- Instructions for the task: Copy the listing below line for line, with every character unchanged. Omit the pictures from your copy.

Dataset entries:
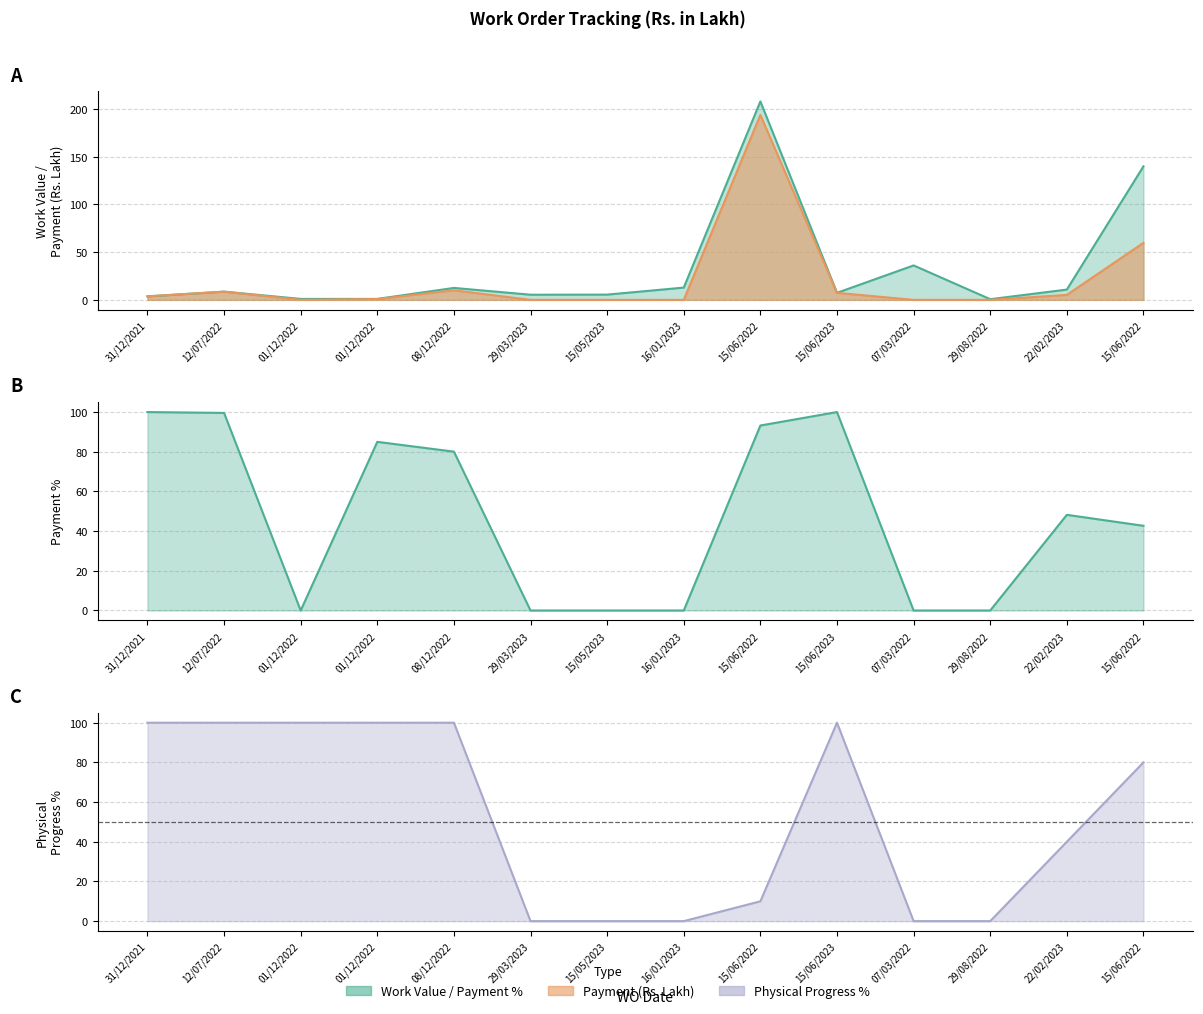

How many data points in Work Value are above 8?

7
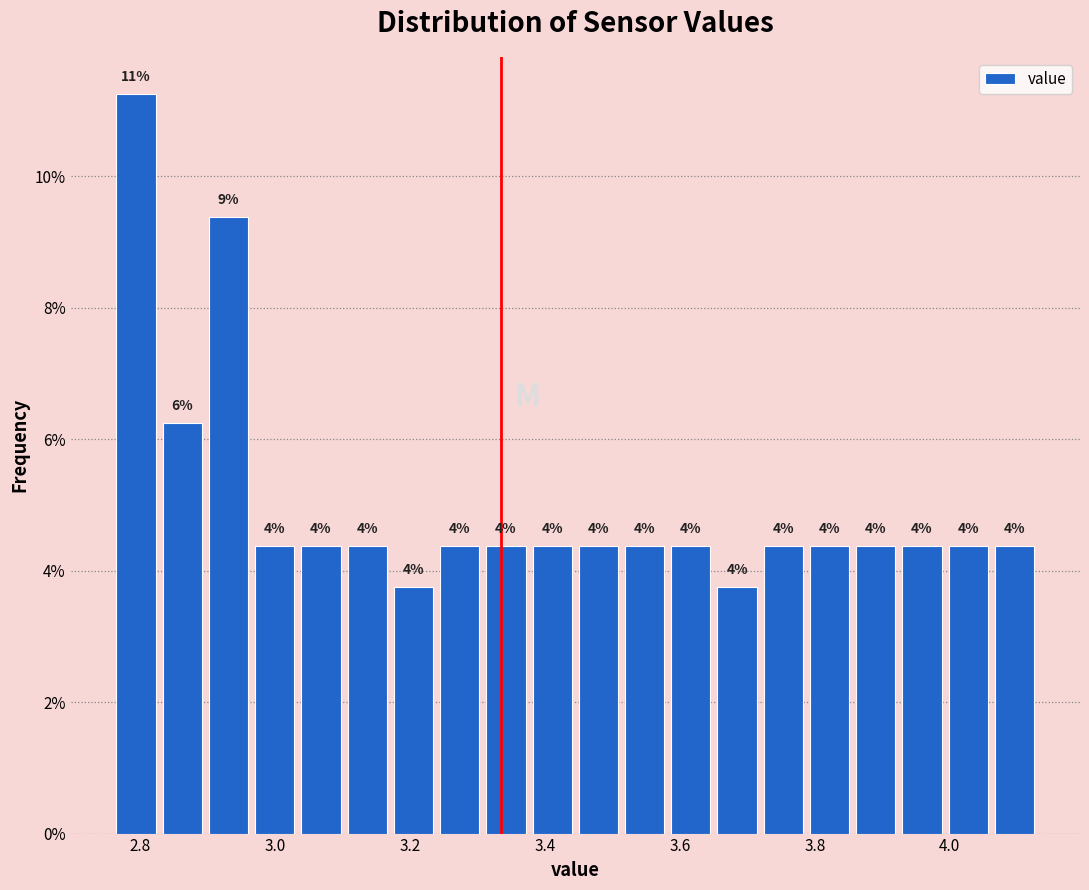

Around what value on the x-axis is the tallest bar? Give the approximate position of its centre, as read against the axis.

2.80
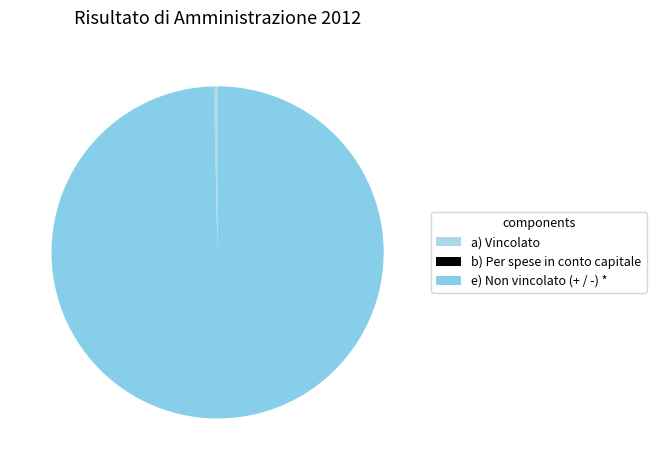

Which has a higher value, b) Per spese in conto capitale or a) Vincolato?

a) Vincolato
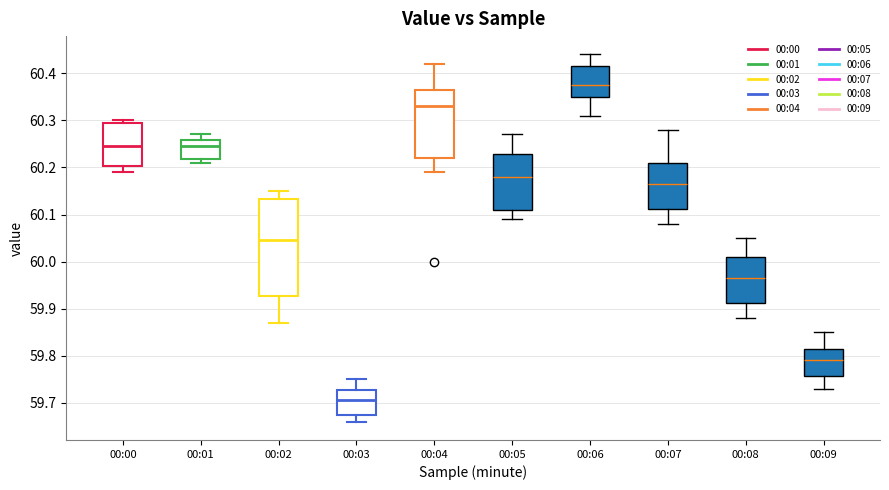

Reading left to right, read every box against the y-axis: the position of its median line, the range the box covers, and the ends of its whiskers. The values are not printed on the chart, so give them approximately, as read against the axis.

00:00: median 60.25, box 60.20 to 60.30, whiskers 60.19 to 60.30 (just above the box's upper edge)
00:01: median 60.25, box 60.22 to 60.26, whiskers 60.21 to 60.27
00:02: median 60.05, box 59.93 to 60.13, whiskers 59.87 to 60.15
00:03: median 59.71, box 59.68 to 59.73, whiskers 59.66 to 59.75
00:04: median 60.33, box 60.22 to 60.37, whiskers 60.19 to 60.42
00:05: median 60.18, box 60.11 to 60.23, whiskers 60.09 to 60.27
00:06: median 60.38, box 60.35 to 60.42, whiskers 60.31 to 60.44
00:07: median 60.17, box 60.11 to 60.21, whiskers 60.08 to 60.28
00:08: median 59.97, box 59.91 to 60.01, whiskers 59.88 to 60.05
00:09: median 59.79, box 59.76 to 59.82, whiskers 59.73 to 59.85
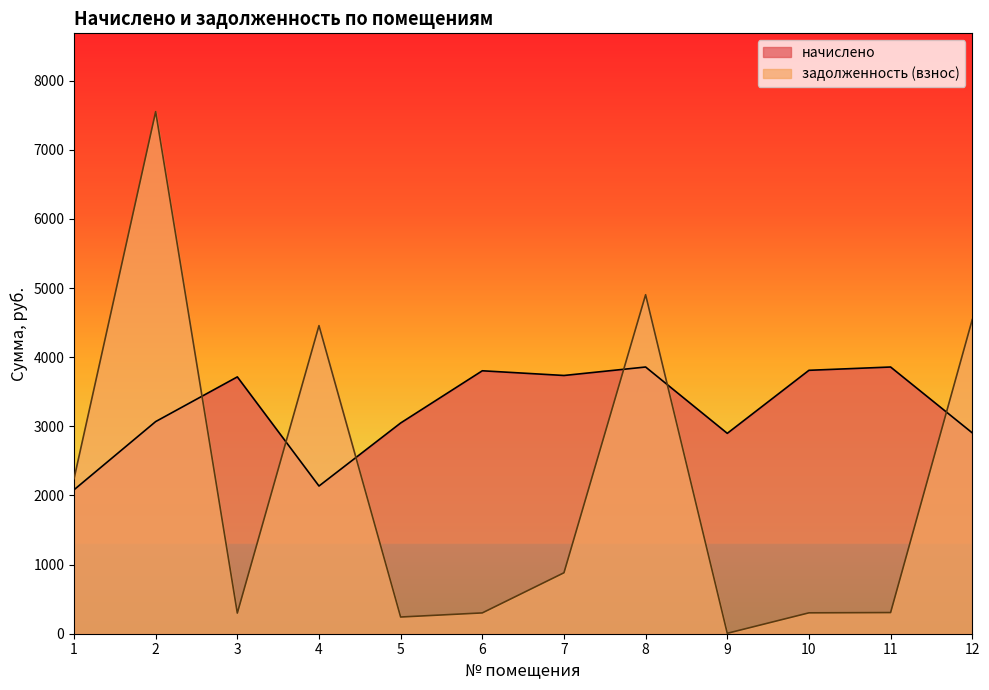

Which series has the largest total across all categories?

начислено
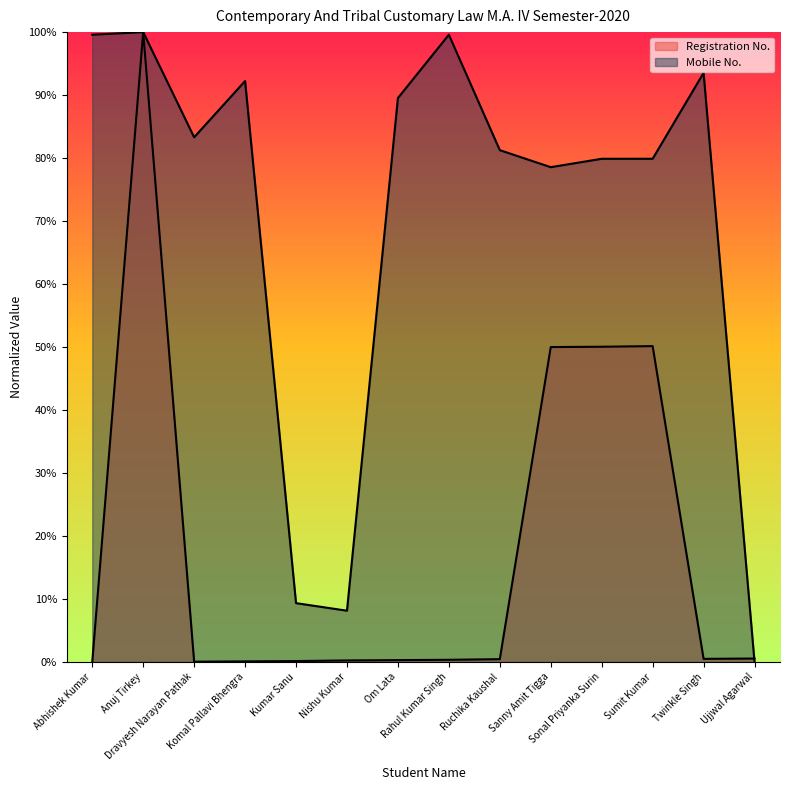

Reading left to right, list all the values displayed in this chart.

Registration No.: Abhishek Kumar=0.0	Anuj Tirkey=100.0	Dravyesh Narayan Pathak=0.1	Komal Pallavi Bhengra=0.1	Kumar Sanu=0.1	Nishu Kumar=0.2	Om Lata=0.3	Rahul Kumar Singh=0.4	Ruchika Kaushal=0.4	Sanny Amit Tigga=50.0	Sonal Priyanka Surin=50.0	Sumit Kumar=50.1	Twinkle Singh=0.5	Ujjwal Agarwal=0.5
Mobile No.: Abhishek Kumar=99.6	Anuj Tirkey=100.0	Dravyesh Narayan Pathak=83.3	Komal Pallavi Bhengra=92.2	Kumar Sanu=9.3	Nishu Kumar=8.1	Om Lata=89.5	Rahul Kumar Singh=99.6	Ruchika Kaushal=81.3	Sanny Amit Tigga=78.6	Sonal Priyanka Surin=79.9	Sumit Kumar=79.9	Twinkle Singh=93.5	Ujjwal Agarwal=0.0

- Answer box:
How many data points in Work Value are above 8?

7

Around what value on the x-axis is the tallest bar? Give the approximate position of its centre, as read against the axis.

2.80

Which has a higher value, b) Per spese in conto capitale or a) Vincolato?

a) Vincolato

Reading left to right, read every box against the y-axis: the position of its median line, the range the box covers, and the ends of its whiskers. The values are not printed on the chart, so give them approximately, as read against the axis.

00:00: median 60.25, box 60.20 to 60.30, whiskers 60.19 to 60.30 (just above the box's upper edge)
00:01: median 60.25, box 60.22 to 60.26, whiskers 60.21 to 60.27
00:02: median 60.05, box 59.93 to 60.13, whiskers 59.87 to 60.15
00:03: median 59.71, box 59.68 to 59.73, whiskers 59.66 to 59.75
00:04: median 60.33, box 60.22 to 60.37, whiskers 60.19 to 60.42
00:05: median 60.18, box 60.11 to 60.23, whiskers 60.09 to 60.27
00:06: median 60.38, box 60.35 to 60.42, whiskers 60.31 to 60.44
00:07: median 60.17, box 60.11 to 60.21, whiskers 60.08 to 60.28
00:08: median 59.97, box 59.91 to 60.01, whiskers 59.88 to 60.05
00:09: median 59.79, box 59.76 to 59.82, whiskers 59.73 to 59.85

Which series has the largest total across all categories?

начислено

Reading left to right, list all the values displayed in this chart.

Registration No.: Abhishek Kumar=0.0	Anuj Tirkey=100.0	Dravyesh Narayan Pathak=0.1	Komal Pallavi Bhengra=0.1	Kumar Sanu=0.1	Nishu Kumar=0.2	Om Lata=0.3	Rahul Kumar Singh=0.4	Ruchika Kaushal=0.4	Sanny Amit Tigga=50.0	Sonal Priyanka Surin=50.0	Sumit Kumar=50.1	Twinkle Singh=0.5	Ujjwal Agarwal=0.5
Mobile No.: Abhishek Kumar=99.6	Anuj Tirkey=100.0	Dravyesh Narayan Pathak=83.3	Komal Pallavi Bhengra=92.2	Kumar Sanu=9.3	Nishu Kumar=8.1	Om Lata=89.5	Rahul Kumar Singh=99.6	Ruchika Kaushal=81.3	Sanny Amit Tigga=78.6	Sonal Priyanka Surin=79.9	Sumit Kumar=79.9	Twinkle Singh=93.5	Ujjwal Agarwal=0.0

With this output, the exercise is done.